Assigned task ::
Copy every line of text in the listing below word for word, but leave out the pictures.

Content starts

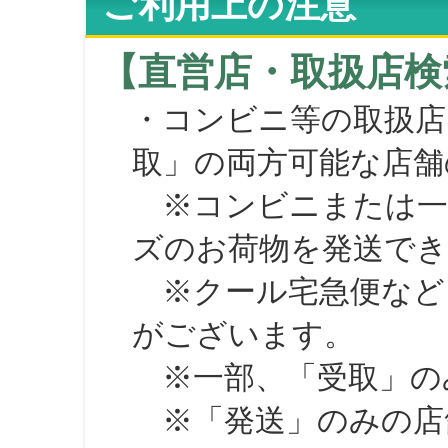
ご利用上の注意
【直営店・取扱店検
・コンビニ等の取扱店
取」の両方可能な店舗
※コンビニまたは一部の
ズのお荷物を発送で
※クール宅急便など、
がございます。
※一部、「受取」のみ
※「発送」のみの店舗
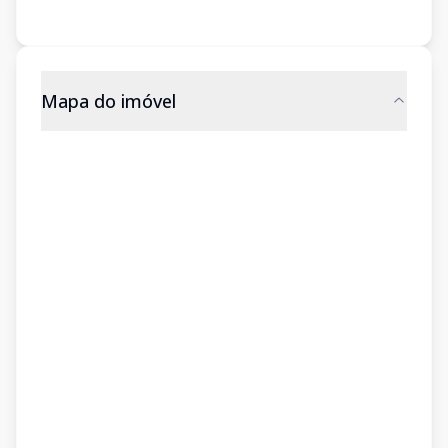
Mapa do imóvel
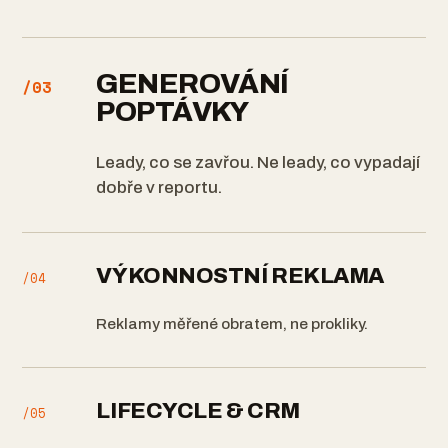
GENEROVÁNÍ
/03
POPTÁVKY
Leady, co se zavřou. Ne leady, co vypadají
dobře v reportu.
VÝKONNOSTNÍ REKLAMA
/04
Reklamy měřené obratem, ne prokliky.
LIFECYCLE & CRM
/05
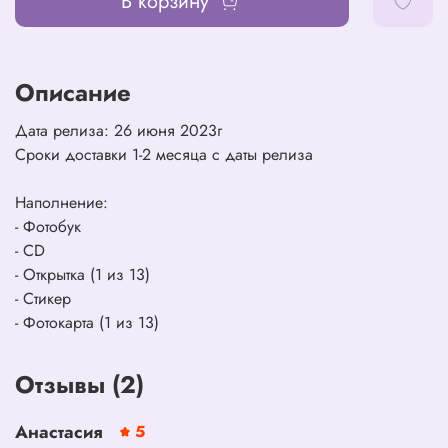
В корзину
Описание
Дата релиза: 26 июня 2023г
Сроки доставки 1-2 месяца с даты релиза
Наполнение:
- Фотобук
- CD
- Открытка (1 из 13)
- Стикер
- Фотокарта (1 из 13)
Отзывы (2)
Анастасия
5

Content ends

Result of this task ::
ご利用上の注意
【直営店・取扱店検
・コンビニ等の取扱店
取」の両方可能な店舗
※コンビニまたは一部の
ズのお荷物を発送で
※クール宅急便など、
がございます。
※一部、「受取」のみ
※「発送」のみの店舗
Mapa do imóvel
GENEROVÁNÍ
/03
POPTÁVKY
Leady, co se zavřou. Ne leady, co vypadají
dobře v reportu.
VÝKONNOSTNÍ REKLAMA
/04
Reklamy měřené obratem, ne prokliky.
LIFECYCLE & CRM
/05
В корзину
Описание
Дата релиза: 26 июня 2023г
Сроки доставки 1-2 месяца с даты релиза
Наполнение:
- Фотобук
- CD
- Открытка (1 из 13)
- Стикер
- Фотокарта (1 из 13)
Отзывы (2)
Анастасия
5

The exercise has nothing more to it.